Hollandada parlamento seçimleri
TBMM İnsan Haklarını İnceleme Komisyonu Başkanı Yeneroğlu: "Yabancı ve göçmen düşmanlığının, Müslümanlara yönelik ayrımcılığın ve dışlayıcı söylemlerin arttığı bir dönemde, parlamento seçimlerine katılım ırkçı partilere karşı aktif bir tavır sergileme adına önemlidir" "Bu noktada sivil toplum kuruluşlarımızın vatandaşlarımızın seçime katılımını teşvik ve artırma için faaliyetler yürütmeleri gerekmektedir"
TBMM İnsan Haklarını İnceleme Komisyonu Başkanı ve AK Parti İstanbul Milletvekili Mustafa Yeneroğlu, Hollanda'da yapılacak parlamento seçimlerine ülkede yaşayan Türklerin katılımına ilişkin, "Yabancı ve göçmen düşmanlığının, Müslümanlara yönelik ayrımcılığın ve dışlayıcı söylemlerin arttığı bir dönemde, parlamento seçimlerine katılım ırkçı partilere karşı aktif bir tavır sergileme adına önemlidir." dedi.
Yeneroğlu, yaptığı yazılı açıklamada, Hollanda'da 15 Mart'ta yapılacak parlamento seçimlerine işaret ederek, partilerin seçim programları dikkate alındığında bu seçimin, ülkenin kaderinin ve azınlıkların ülkedeki konumunun belirlenmesinde önemli rol oynayacağını vurguladı.
Aşırı sağcı Özgürlük Partisinin (PVV) aylardır anketlerde en büyük partilerden biri olduğunu, yine anketlere göre parlamentoda 21 ila 25 sandalyeye sahip olacağının öngörüldüğüne dikkati çeken Yeneroğlu, "Mülteci barınma merkezleri ve camilerin kapatılması, Kur'an'ın yasaklanması gibi irrasyonel vaatleri seçim programına dahil eden bir partinin parlamentonun oluşmasında yüzde 15'lik bir oran elde etme ihtimali endişe vericidir. Bu endişeyi Hollanda'daki bütün demokratik güçlerin paylaşması gerekmektedir." değerlendirmesinde bulundu.
Aşırı sağ söylemlerin büyüsüne kapılan diğer siyasi partilerin de katı göç politikalarının söz konusu olduğunu belirten Yeneroğlu, bu tehlikeli dilden sadece göç politikalarının değil aynı zamanda Türkiye'ye yönelik politikaların da etkilendiğini, Türkiye'ye bakışa kültüralist söylemlerin damga vurduğunu kaydetti.

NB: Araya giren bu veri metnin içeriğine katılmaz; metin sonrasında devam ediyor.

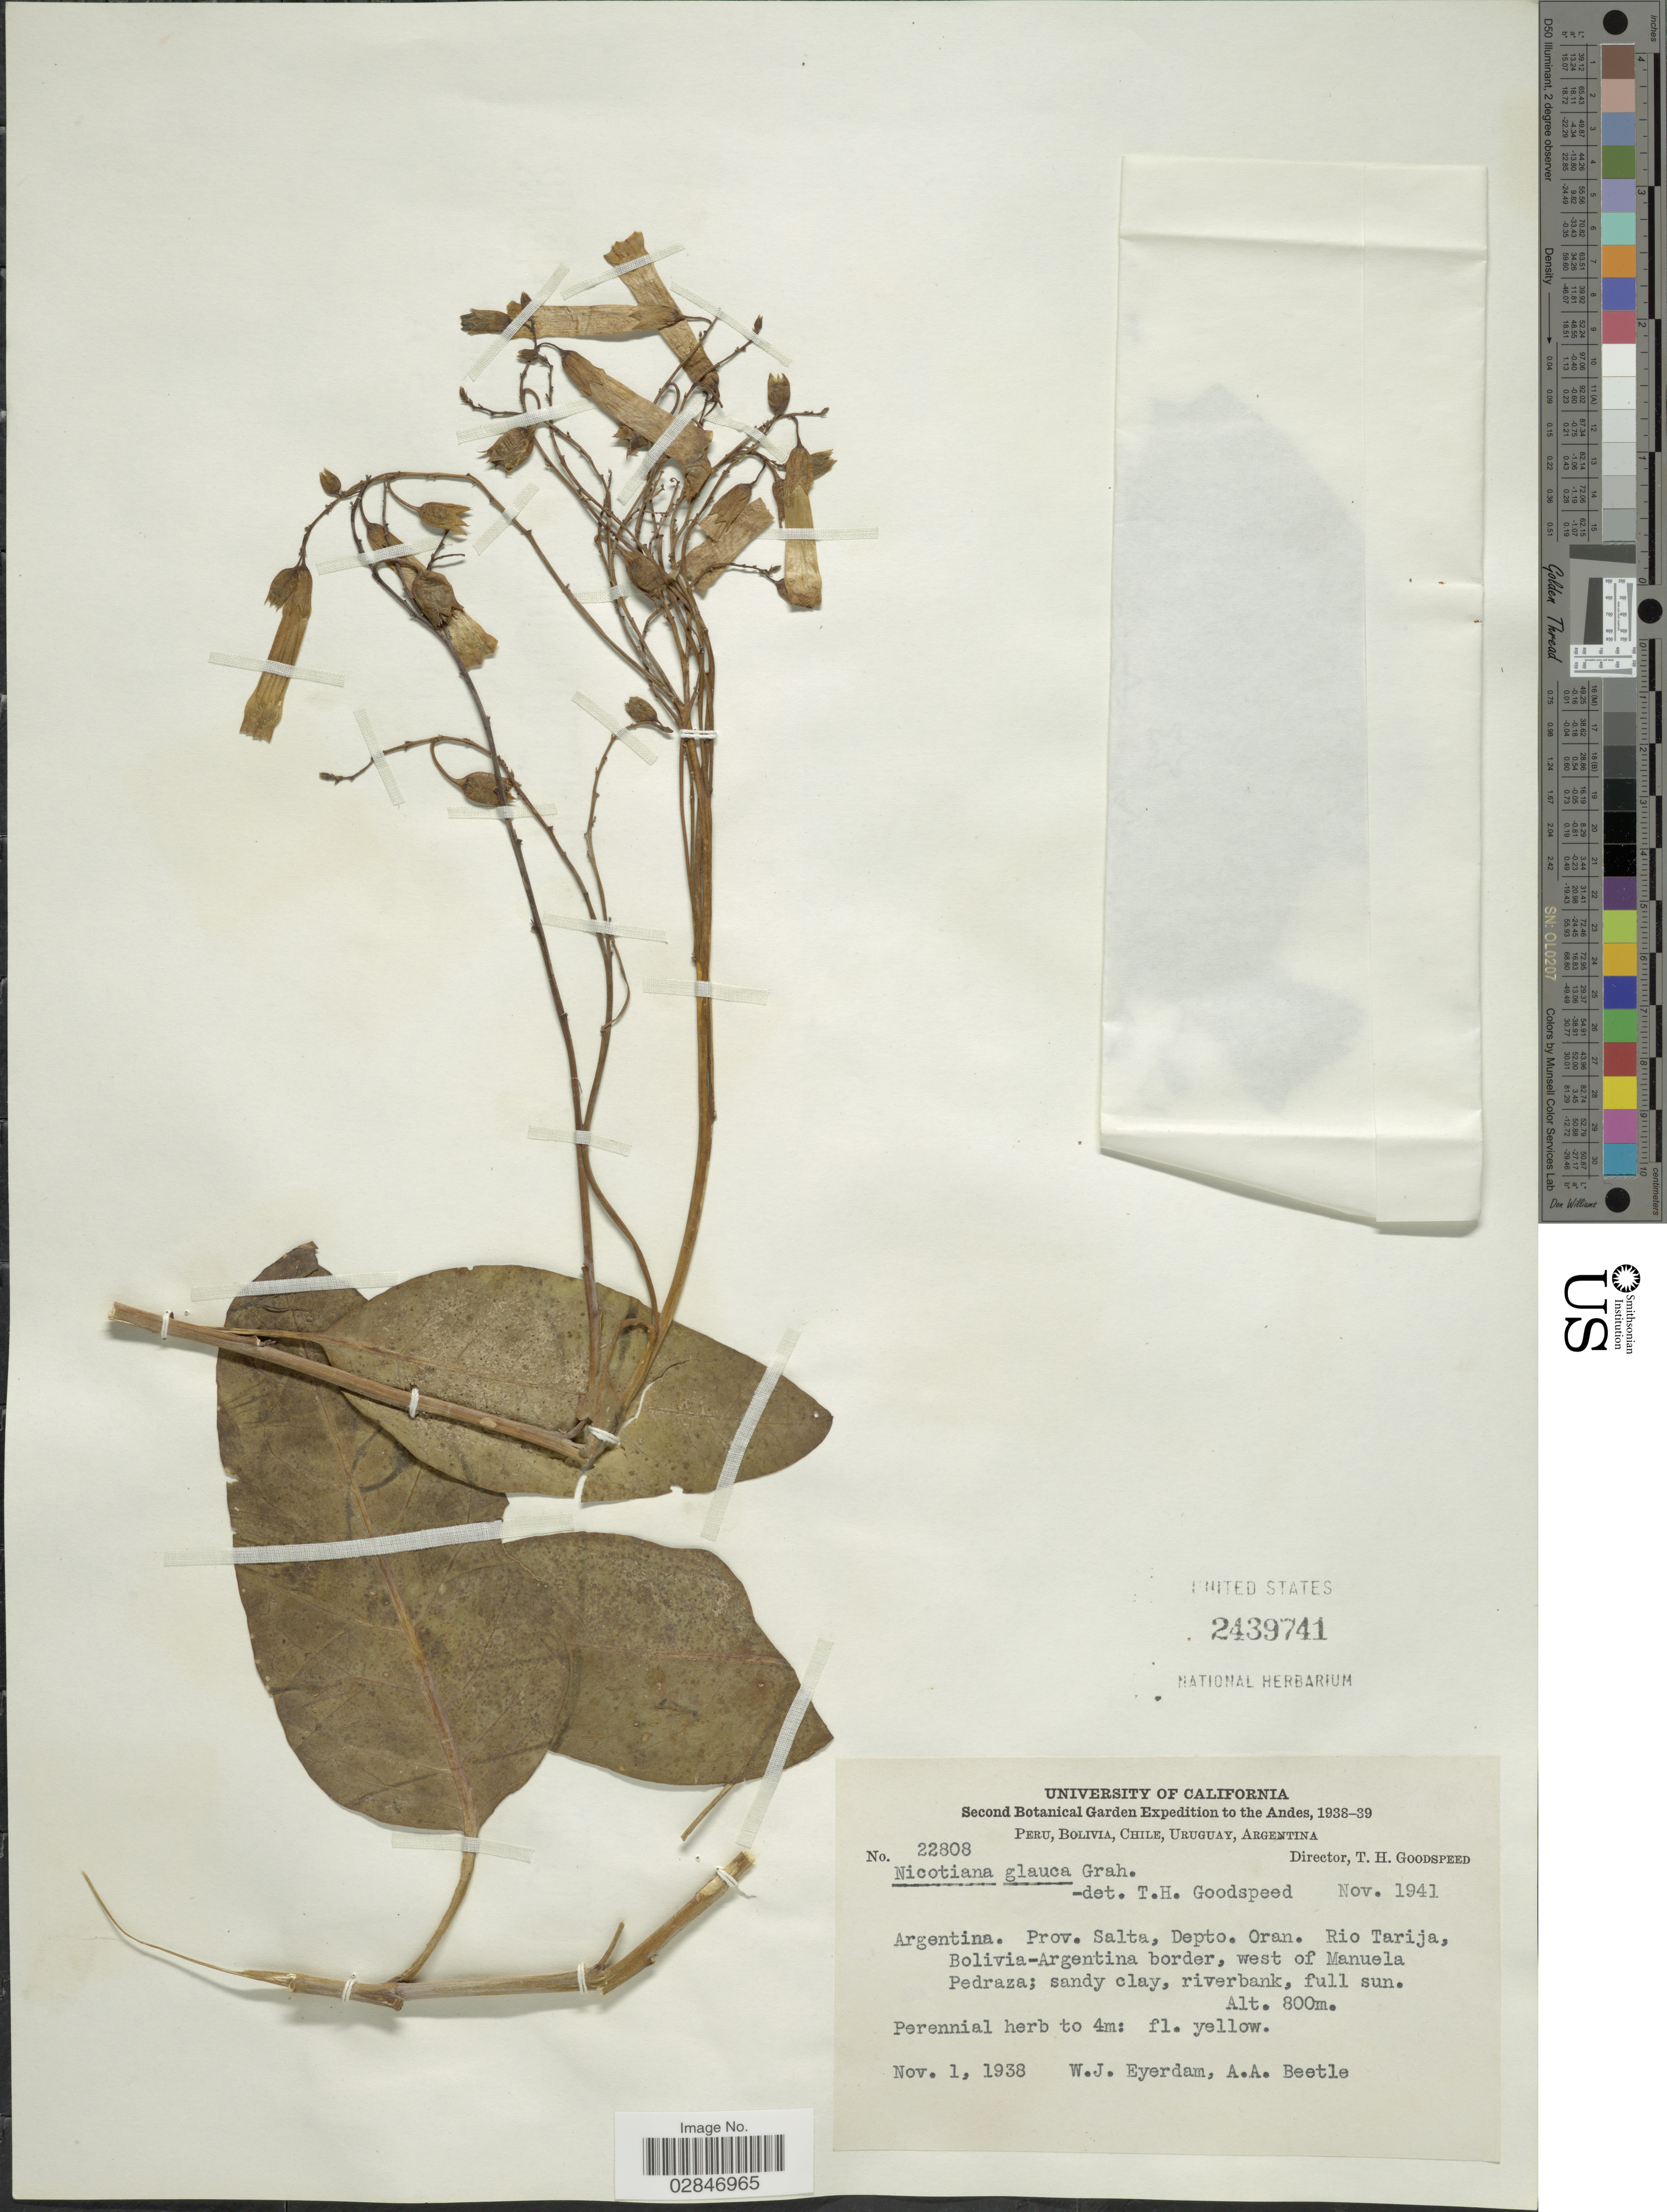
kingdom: Plantae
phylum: Tracheophyta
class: Magnoliopsida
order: Solanales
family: Solanaceae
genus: Nicotiana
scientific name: Nicotiana glauca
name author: Graham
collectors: W. J. Eyerdam & A. A. Beetle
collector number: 22808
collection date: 1938-11-01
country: Argentina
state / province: Salta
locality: The Andes, Prov. Salta, Depto. Oran, Rio Tarija, Bolivia-Argentina border, west of Manuela Pedraza.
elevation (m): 800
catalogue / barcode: US 2439741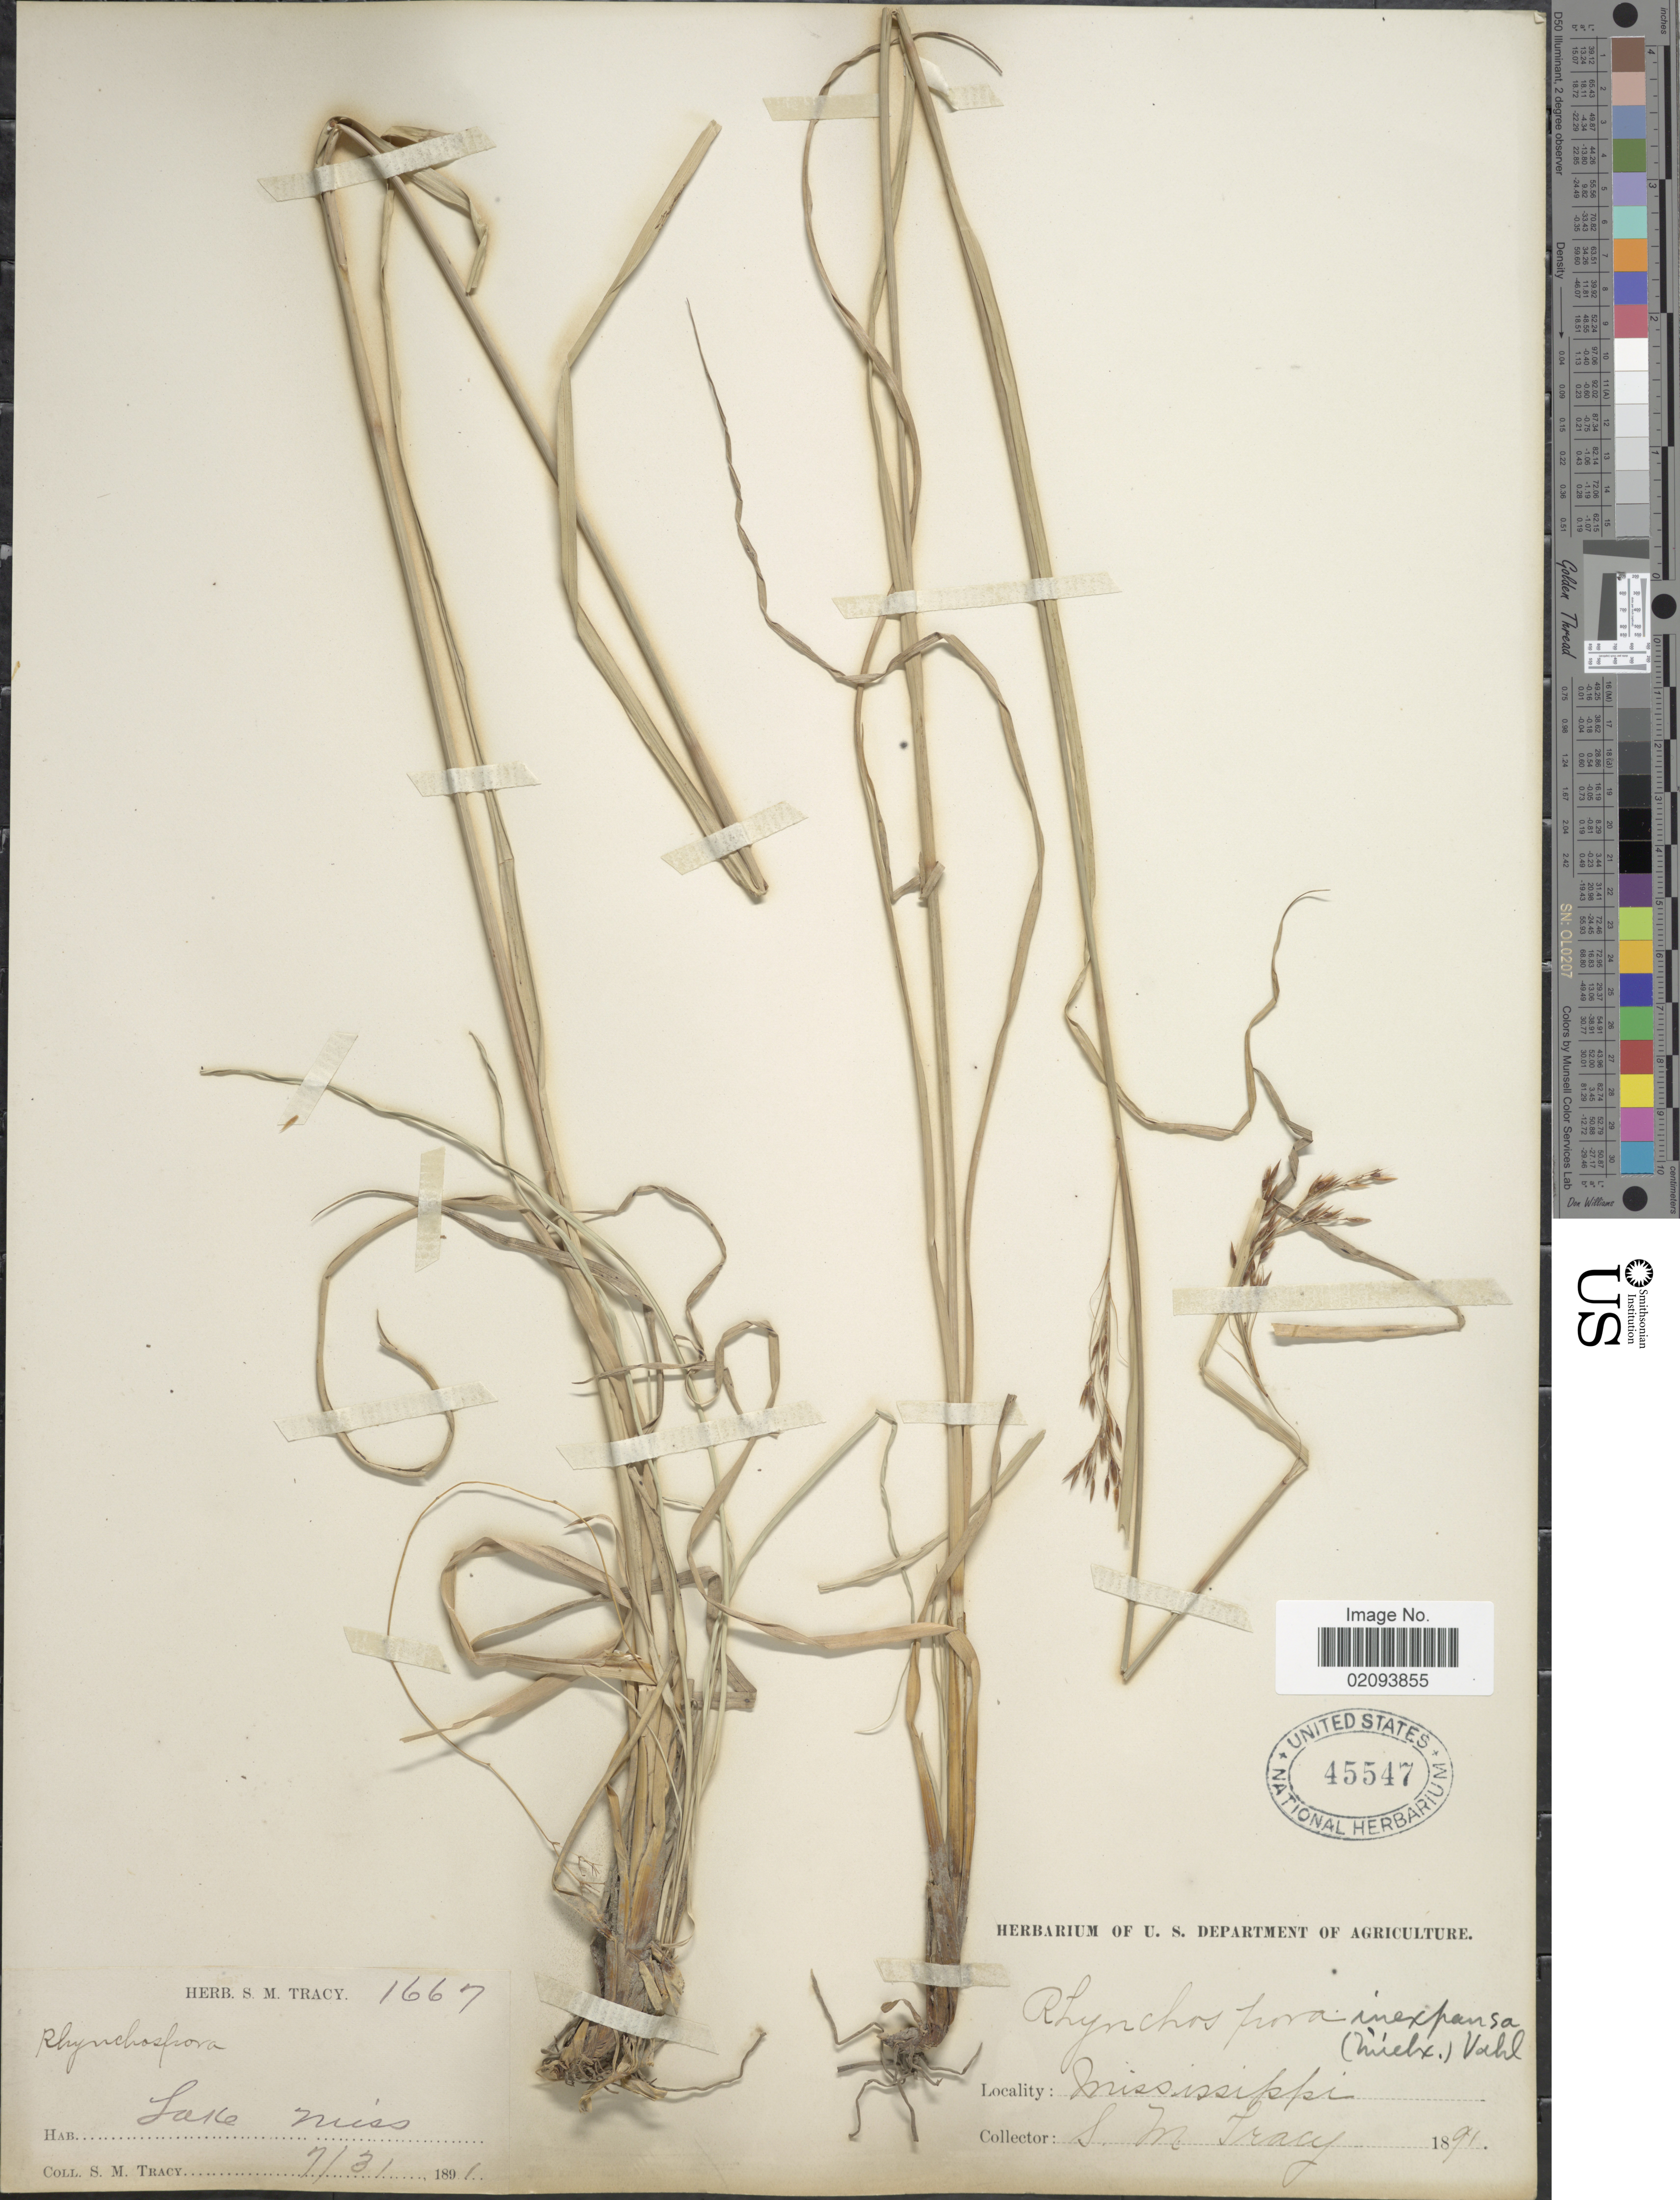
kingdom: Plantae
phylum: Tracheophyta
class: Liliopsida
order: Poales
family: Cyperaceae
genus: Rhynchospora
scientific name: Rhynchospora inexpansa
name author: (Michx.) Vahl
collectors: S. M. Tracy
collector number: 1667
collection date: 1891-07-31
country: United States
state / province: Mississippi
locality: Lake Miss.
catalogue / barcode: US 45547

Yeneroğlu, şöyle devam etti:
"Hollanda'da Türkiyeli yetkililerin referanduma dair bilgilendirme toplantılarının iptal edilmesi bu durumun en açık örneğidir. Oysa oy devşirme amaçlı aşırı sağ söylemlere kayma kolaycılığı yerine temelinde empati ve çok kültürlülük barındıran bir siyasi dil Avrupa Birliğinin bizatihi kendi öz değerlerinin gereğidir. Çok kültürlülük modeliyle anılan Hollanda'da siyasi kültürlerin zehirlenmesine karşı gerekli farkındalığın kamuoyu nezdinde oluşturulması elzemdir. Bu nedenle çoğulcu bir demokrasi adına kendisini aşırı sağda konumlandırmayan tüm partilerin üzerindeki sorumluluk büyüktür."
Yeneroğlu, Hollanda'da 13 milyon seçmenin yüzde 2,3'ünü Türkiye kökenliler ve toplamda yüzde 17'sini göçmen kökenlilerin oluşturduğunu bildirdi.
Bu kitlenin sandığa gitmesi durumunda parlamentonun şekillenmesinde ne tür bir etki gücüne sahip olduğunun açıkça görüldüğünü belirten Yeneroğlu, "Yabancı ve göçmen düşmanlığının, Müslümanlara yönelik ayrımcılığın ve dışlayıcı söylemlerin arttığı bir dönemde, parlamento seçimlerine katılım ırkçı partilere karşı aktif bir tavır sergileme adına önemlidir. Bu noktada sivil toplum kuruluşlarımızın vatandaşlarımızın seçime katılımını teşvik ve artırma için faaliyetler yürütmeleri gerekmektedir." ifadelerini kullandı.